Tanto o 'desafiador' como o 'covarde ressentido' vivem à margem do Estado. Não se pode nem dizer hoje que o Brasil esteja presente em uma favela ou vila onde 'a polícia não entra'. Isso já é um estado paralelo. Quem garante a segurança lá? As máfias. O PCC almeja ser o principal desses estados paralelos. Para quem não sabe, organizações terroristas do tipo Hamas tem braços assistencialistas, cuja função é ganhar as almas dos miseráveis que vivem nesses estados paralelos. Assim, a segurança é por conta da máfia, e a creche também. O PCC já está fazendo isso. Responde pelo simpático apelido de "Pessoal". O "Pessoal" arranjou a creche. O "Pessoal" está cuidando da segurança na favela. Claro que nesses lugares existe a pena de morte, mas ninguém se importa. Como o 'desafiador' disse: o 'tráfico' perguntou pra dona Marta...

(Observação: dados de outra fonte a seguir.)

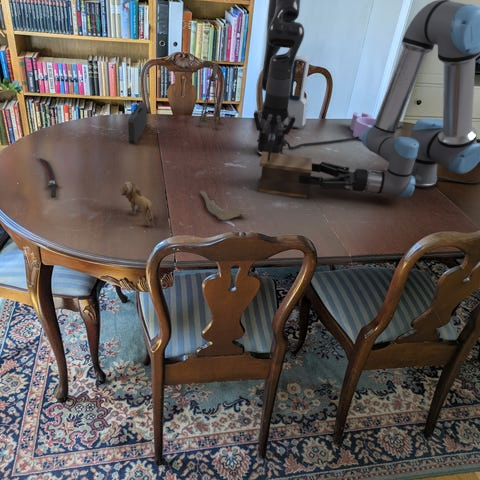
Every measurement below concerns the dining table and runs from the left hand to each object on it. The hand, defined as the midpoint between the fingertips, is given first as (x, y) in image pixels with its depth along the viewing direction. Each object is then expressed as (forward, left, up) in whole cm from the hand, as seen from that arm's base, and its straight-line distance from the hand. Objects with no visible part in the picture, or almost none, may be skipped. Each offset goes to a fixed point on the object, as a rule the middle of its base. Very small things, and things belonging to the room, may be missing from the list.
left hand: (270, 144), depth 153 cm
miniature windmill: (-13, -59, -15) cm, 62 cm away
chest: (-5, +4, -15) cm, 16 cm away
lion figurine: (+47, +2, -15) cm, 50 cm away
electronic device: (-49, -46, -15) cm, 69 cm away
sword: (+64, -33, -15) cm, 74 cm away
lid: (-4, +4, -6) cm, 8 cm away
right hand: (-8, +7, -8) cm, 14 cm away
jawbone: (+21, +7, -15) cm, 27 cm away
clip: (-75, -24, -15) cm, 81 cm away
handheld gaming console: (+21, -59, -15) cm, 65 cm away
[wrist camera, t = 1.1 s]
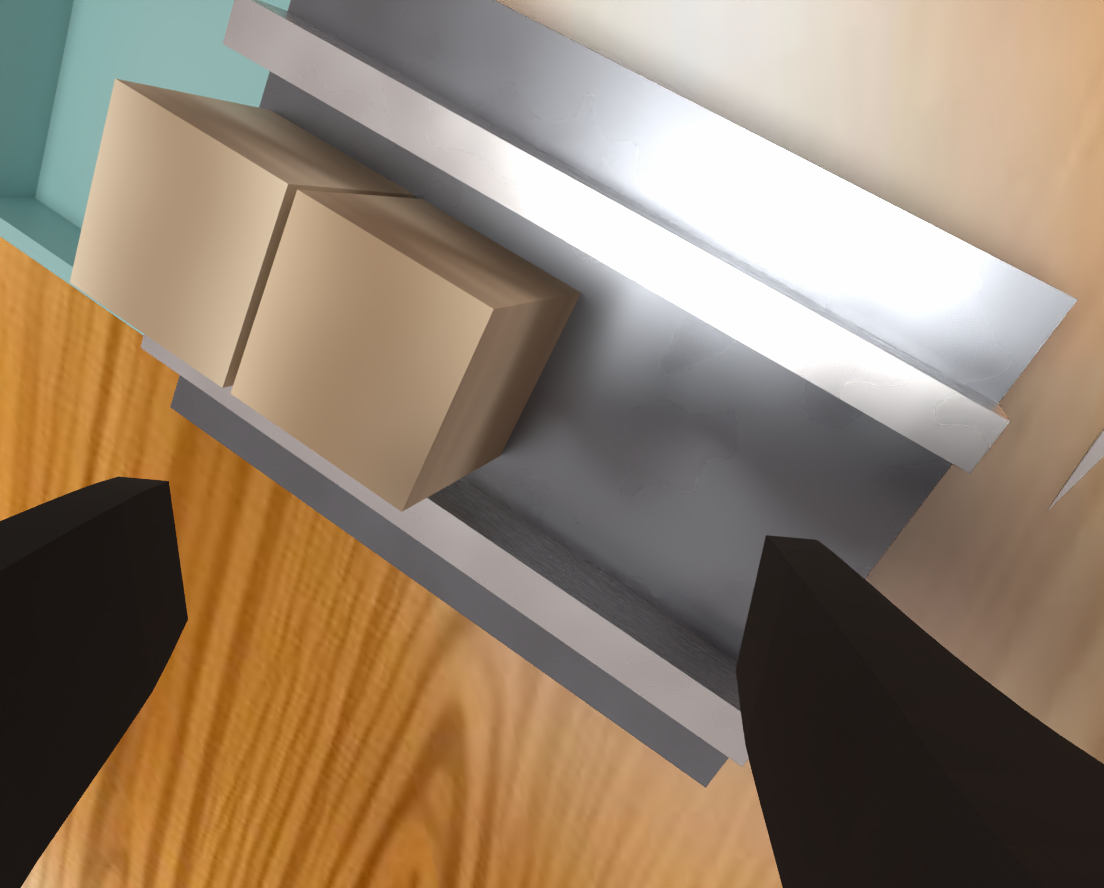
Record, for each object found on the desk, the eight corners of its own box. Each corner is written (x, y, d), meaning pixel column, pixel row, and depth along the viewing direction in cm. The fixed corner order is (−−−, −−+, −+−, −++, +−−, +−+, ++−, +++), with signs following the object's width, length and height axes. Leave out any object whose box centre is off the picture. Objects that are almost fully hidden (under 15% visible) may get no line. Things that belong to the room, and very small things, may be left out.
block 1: (414, 194, 17) (288, 183, 14) (350, 358, 19) (222, 388, 15) (270, 109, 18) (115, 78, 14) (220, 273, 19) (69, 282, 16)
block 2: (581, 292, 16) (493, 309, 13) (500, 455, 18) (401, 511, 14) (421, 198, 17) (297, 189, 13) (357, 362, 19) (229, 393, 15)
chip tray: (373, -7, 20) (307, -38, 17) (253, 353, 23) (186, 365, 21) (105, -149, 21) (14, -194, 19) (36, 206, 25) (-48, 203, 23)
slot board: (1045, 288, 16) (1099, 306, 12) (729, 714, 20) (690, 832, 16) (397, -45, 19) (266, -120, 15) (251, 387, 24) (121, 418, 20)
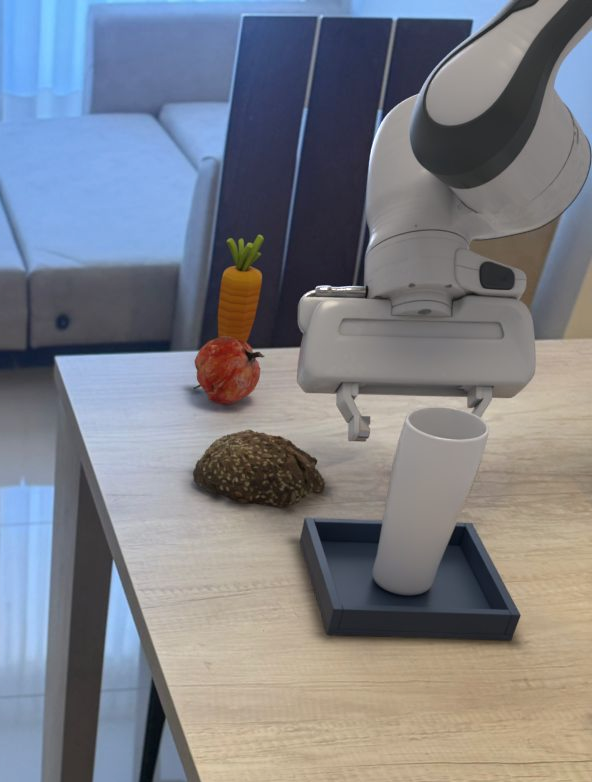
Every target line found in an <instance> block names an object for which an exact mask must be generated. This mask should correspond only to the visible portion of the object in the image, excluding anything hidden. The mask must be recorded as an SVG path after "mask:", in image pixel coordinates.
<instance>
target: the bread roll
mask: <svg viewBox="0 0 592 782" xmlns="http://www.w3.org/2000/svg"><path fill="white" fill-rule="evenodd" d="M316 465H318V459H317V458H316V457H314V456H311V454H309V453H308V452H306V451H304V450H302V449H301V448H300V447H298V446H296V444H294V443H293V442H292V441H291V440H290V439H287V438H285V437H283V436H281V435H273V434H267V433H265V432H259V431H254V430H252V429H249V428H248V429H245V430H241V431H237V432H234V433H231V434H227V435H222V436H221V437H220V438H218V439H215V440H214V442H212V443H211V444H210V445H209V447H207V448H206V449H205V451H204V454H202V456H201V458H200V459H198V460H197V461H196V464H195V468H194V469H193V472H192V477H193V482H194V483H195V484H196V485H198V486H199V487H202V488H204V489H205V490H206V491H207V492H210V493H212V494H214V495H216V496H222V497H224V498H226V499H229V500H231V501H232V502H233V501H234V502H235V503H238V504H245V505H259V506H266V507H271V508H276V509H283V508H289V507H292V506H294V505H296V504H298V503H300V502H301V501H302V500H303V499H305V498H306V497H307V496H308V495H310V494H320V493H322V492H323V491H324V490H325V489H326V483H325V479H324V477H323V476H322V474H321V473H320V471H319V470H318V468H316Z"/></svg>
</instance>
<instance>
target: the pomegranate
mask: <svg viewBox="0 0 592 782" xmlns="http://www.w3.org/2000/svg"><path fill="white" fill-rule="evenodd" d="M258 358H265V355H263V354H262V353H261V352H260V351H254V352H253V347H252V346H251V345H250V344H249V343H247V342H245V341H243V340H236V339H234V338H232V337H229V336H221V337H219V336H218V337H216V338H213V339H211V340H209V341H207V342H206V343H205V344H204V345H203V346H201V348H200V349H199V351H198V353H197V355H196V356H195V359H194V366H195V369H196V371H197V372H196V381H197V383H198V385H196V386H193V390H194V391H195V390H197V389H198V388H202V390H203V391H204V393H205V394H206V395H207V397H208V400H209V401H210V402H212V403H214V404H218V405H223V406H225V405H226V406H227V405H231V404H234V403H237V402H238V401H240V400H241V399H244V398H246V397H248V396H249V395H250V394H252V392H254V390H255V389H256V387H257V385H258V383H259V381H260V376H261V367H260V363H259V361H258V360H257V359H258Z"/></svg>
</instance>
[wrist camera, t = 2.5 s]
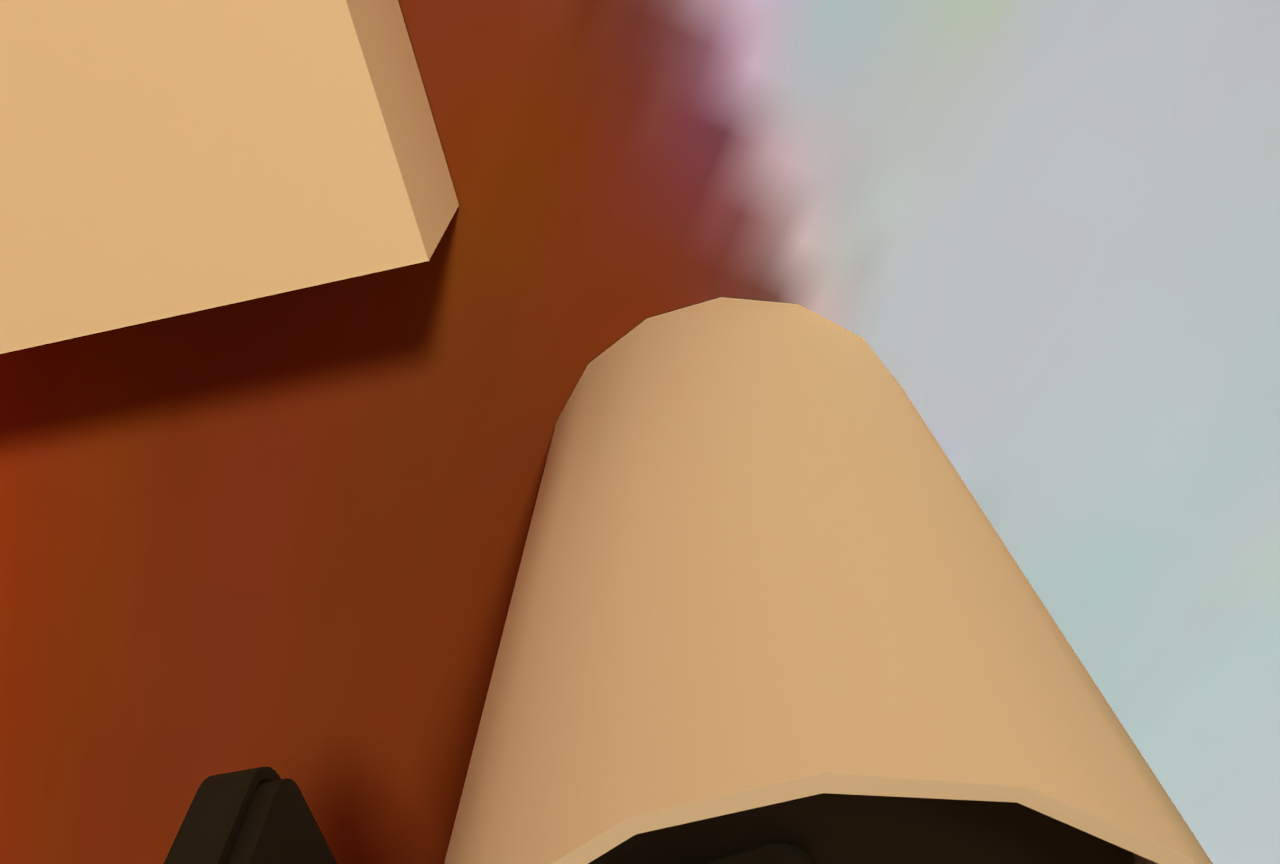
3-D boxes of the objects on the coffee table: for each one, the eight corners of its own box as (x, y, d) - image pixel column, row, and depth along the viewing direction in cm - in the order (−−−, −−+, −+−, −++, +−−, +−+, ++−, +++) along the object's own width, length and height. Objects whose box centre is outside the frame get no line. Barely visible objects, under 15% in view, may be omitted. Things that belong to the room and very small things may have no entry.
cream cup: (646, 696, 19) (654, 1399, 10) (439, 393, 17) (211, 984, 8) (1007, 543, 18) (1376, 1204, 9) (843, 185, 15) (1134, 615, 6)
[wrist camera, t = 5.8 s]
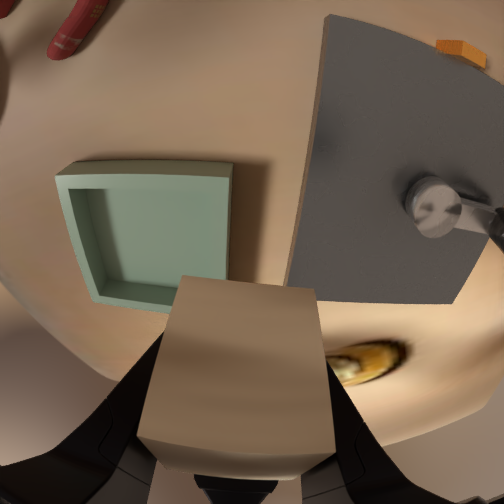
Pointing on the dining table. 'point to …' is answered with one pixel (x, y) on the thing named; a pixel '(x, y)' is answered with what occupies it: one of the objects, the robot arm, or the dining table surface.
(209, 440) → the block
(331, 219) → the base
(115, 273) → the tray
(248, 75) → the dining table surface
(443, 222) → the crank
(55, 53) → the pliers
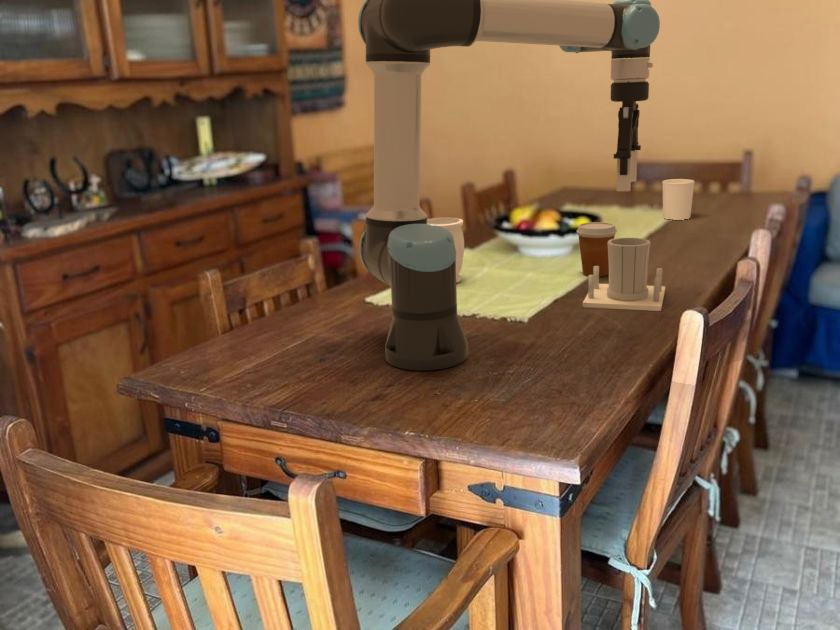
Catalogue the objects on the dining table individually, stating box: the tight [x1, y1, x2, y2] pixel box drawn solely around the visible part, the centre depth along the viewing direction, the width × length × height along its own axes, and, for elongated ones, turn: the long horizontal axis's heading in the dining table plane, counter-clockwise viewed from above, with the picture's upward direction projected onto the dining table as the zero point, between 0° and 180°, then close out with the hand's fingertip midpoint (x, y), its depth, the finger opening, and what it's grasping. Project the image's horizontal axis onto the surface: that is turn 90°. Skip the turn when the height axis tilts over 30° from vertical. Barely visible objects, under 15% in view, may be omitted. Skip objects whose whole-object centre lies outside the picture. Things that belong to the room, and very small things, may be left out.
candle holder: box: [661, 178, 695, 221], centre depth 260 cm, size 10×10×12 cm
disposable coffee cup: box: [576, 221, 618, 278], centre depth 197 cm, size 10×10×12 cm
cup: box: [607, 237, 652, 301], centre depth 175 cm, size 10×9×12 cm
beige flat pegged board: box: [582, 266, 666, 312], centre depth 176 cm, size 16×16×6 cm
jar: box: [427, 217, 465, 284], centre depth 197 cm, size 11×10×15 cm
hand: (626, 186), depth 170 cm, fingers open, 13 cm apart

O 'espírito de porco' transcende as classes sociais. Ele existe e é abundante em todas elas. Simplesmente dá um sabor bem brasileiro à máxima: "Se não consigo subir, trato de derrubá-los." Este poderia ganhar um pouco se entendesse o simples fato de que derrubando os demais, todos descem.
Só há uma saída, portanto: ganhar os 'formadores de opinião' e entrar no estado paralelo. Só assim, só se o Brasil se converter em uma Nação, cujo poder é reconhecido e único e a justiça funciona e é uma só, somente assim será possível puxar eleitores pela orelha e fazê-los subir, todos juntos, rumo ao progresso.
2 comentários:
Zappi:
Grato pelo seu comentário no meu bloguinho e aqui estou conferindo a sua sugestão de leitura. O que vc coloca é razoável. E concordo. Mas, embora praticamente liquidada, ainda há um pouquinho de classe média no Brasil. Talvez mais quatro anos de Lula, com um arrocho fiscal que aumente a alíquota do IR na fonte, daí então realmente a classe média desaparecerá por completo. Entretanto, deve-se assinalar que a classe média é o locus onde emerge os professores, os intelectuais, os empresários, os técnicos, os cientistas, os oficiais militares...Portanto, ainda se tem uma pequena parcela dessa classe e que pode influir em termos eleitorais. E tanto é verdade que os estrategistas de Lula tentam, de alguma forma, armar um discurso para essa parcela da sociedade. Vamos ver.
Cordial abraço do
Aluízio Amorim
Paulo, acredite se quiser, a "claque" arrebanhou mais um sem número de tipos que votarão no Noço Guia. Lavagem cerebral, do tipo crente evangélico, tem de monte. Raivosos (desde sempre) e com dores fundas, fazem verdadeiras "transferências" no sentido freudiano do termo. Não gostam de ninguém, nem de si mesmos. E há os que efetivamente acreditam no homem. Não me pergunte, não vou saber responder, mas existem. A esmola fez escola por aqui. Continuo sonhando com Paris.